Conscientes de las pocas posibilidades de éxito en la carrera presidencial, Orrego, Rincón, los independientes Velasco, Jocelyn-Holt, el senador radical Gómez y hasta el mismo MEO, saben que tienen escasas opciones frente a los rivales de la derecha, de no contar con el apoyo del bloque concertacionista, tal como hasta hoy existe, pero las razones para dar las lucha existen y persiguen objetivos de diversa índole. De Parisi poco se sabe, tal vez un saludo a la bandera esperando comerciar un posible apoyo a cambio de algo, pues no están claras las razones y motivos de su participación. MEO y Velazco, con amnesia profunda, evitan cualquier mención que les recuerde un pasado comprometedor y en cambio, tratando de ganar adeptos, se presentan cual inocentes palomas indignadas de políticas erradas de una Concertación totalmente extraña y ajenas a ellos.
En cuanto al Partido Comunista, en diversas ocasiones ha expuesto claramente su posición. En primer lugar, cualquier acuerdo debe tener previamente y como base una plataforma programática, esta debe poner el acento, en primer lugar, en promover las medidas impostergables e imprescindibles que permitan trasformar nuestra actual sociedad en una más justa e igualitaria.
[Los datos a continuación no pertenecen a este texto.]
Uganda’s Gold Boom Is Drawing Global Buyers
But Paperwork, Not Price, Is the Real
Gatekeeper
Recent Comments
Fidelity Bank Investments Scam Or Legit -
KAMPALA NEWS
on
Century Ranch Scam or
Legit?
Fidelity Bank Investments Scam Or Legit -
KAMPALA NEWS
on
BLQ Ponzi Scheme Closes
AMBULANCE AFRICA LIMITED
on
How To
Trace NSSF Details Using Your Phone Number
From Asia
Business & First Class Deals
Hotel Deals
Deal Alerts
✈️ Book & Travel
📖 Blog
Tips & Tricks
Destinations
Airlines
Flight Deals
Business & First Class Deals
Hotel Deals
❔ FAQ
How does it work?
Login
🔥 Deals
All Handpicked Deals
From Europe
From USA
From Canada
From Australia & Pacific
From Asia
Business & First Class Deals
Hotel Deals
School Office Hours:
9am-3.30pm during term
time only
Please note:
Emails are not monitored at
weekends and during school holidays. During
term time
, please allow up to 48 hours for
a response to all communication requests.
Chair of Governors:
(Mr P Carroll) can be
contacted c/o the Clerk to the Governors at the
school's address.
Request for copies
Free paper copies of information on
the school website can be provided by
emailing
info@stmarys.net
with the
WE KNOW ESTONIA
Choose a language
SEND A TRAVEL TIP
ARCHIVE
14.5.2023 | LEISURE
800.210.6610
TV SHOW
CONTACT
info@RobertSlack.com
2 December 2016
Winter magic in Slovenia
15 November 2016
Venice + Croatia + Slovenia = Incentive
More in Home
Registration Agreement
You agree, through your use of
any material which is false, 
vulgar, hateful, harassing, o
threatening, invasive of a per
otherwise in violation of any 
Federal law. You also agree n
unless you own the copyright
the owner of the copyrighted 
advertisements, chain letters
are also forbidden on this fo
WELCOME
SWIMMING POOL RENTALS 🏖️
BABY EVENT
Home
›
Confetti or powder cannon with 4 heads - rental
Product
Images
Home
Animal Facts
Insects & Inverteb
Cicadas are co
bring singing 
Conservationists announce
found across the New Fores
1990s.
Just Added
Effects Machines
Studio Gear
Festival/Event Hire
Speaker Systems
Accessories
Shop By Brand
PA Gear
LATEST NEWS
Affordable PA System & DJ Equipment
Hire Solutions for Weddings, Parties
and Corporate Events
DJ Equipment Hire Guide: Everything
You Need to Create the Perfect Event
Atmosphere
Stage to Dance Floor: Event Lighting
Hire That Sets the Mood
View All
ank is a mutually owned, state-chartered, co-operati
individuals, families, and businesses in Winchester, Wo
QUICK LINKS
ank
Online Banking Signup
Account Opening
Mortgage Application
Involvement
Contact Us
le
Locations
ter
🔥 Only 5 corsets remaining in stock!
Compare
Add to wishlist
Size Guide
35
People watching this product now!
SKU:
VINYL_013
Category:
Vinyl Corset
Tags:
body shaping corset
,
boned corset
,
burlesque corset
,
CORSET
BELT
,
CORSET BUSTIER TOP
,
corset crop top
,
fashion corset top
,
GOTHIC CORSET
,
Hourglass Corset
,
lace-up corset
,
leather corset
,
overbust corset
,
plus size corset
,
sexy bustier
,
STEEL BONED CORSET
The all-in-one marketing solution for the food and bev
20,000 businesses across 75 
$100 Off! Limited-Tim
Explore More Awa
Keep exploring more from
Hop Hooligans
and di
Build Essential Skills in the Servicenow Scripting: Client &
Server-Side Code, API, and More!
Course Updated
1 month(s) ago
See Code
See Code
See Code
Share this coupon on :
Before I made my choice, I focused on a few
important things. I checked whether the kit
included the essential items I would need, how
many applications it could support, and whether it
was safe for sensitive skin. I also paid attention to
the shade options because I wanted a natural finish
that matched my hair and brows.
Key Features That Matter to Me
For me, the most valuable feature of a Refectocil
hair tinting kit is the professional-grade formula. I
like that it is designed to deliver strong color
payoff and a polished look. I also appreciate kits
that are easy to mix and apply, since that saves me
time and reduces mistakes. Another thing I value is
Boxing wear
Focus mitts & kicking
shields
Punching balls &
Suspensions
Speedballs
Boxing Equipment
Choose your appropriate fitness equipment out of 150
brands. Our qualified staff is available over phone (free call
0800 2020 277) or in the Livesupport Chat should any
Esto incluye terminar con el binominal, promulgar una nueva constitución y que en su redacción participe el pueblo en su totalidad, la recuperación de nuestras riquezas naturales, educación y salud como tareas de Estado, una mayor participación de este en la actividad económica y la protección de la clase trabajadora, la libertad de credo y respeto a las minorías sexuales. Finalmente, el Partido Comunista hace saber lo que considera hoy la tarea más importante: impedir un segundo período de la derecha, condición sine qua non para poder llevar a la realidad el programa mencionado.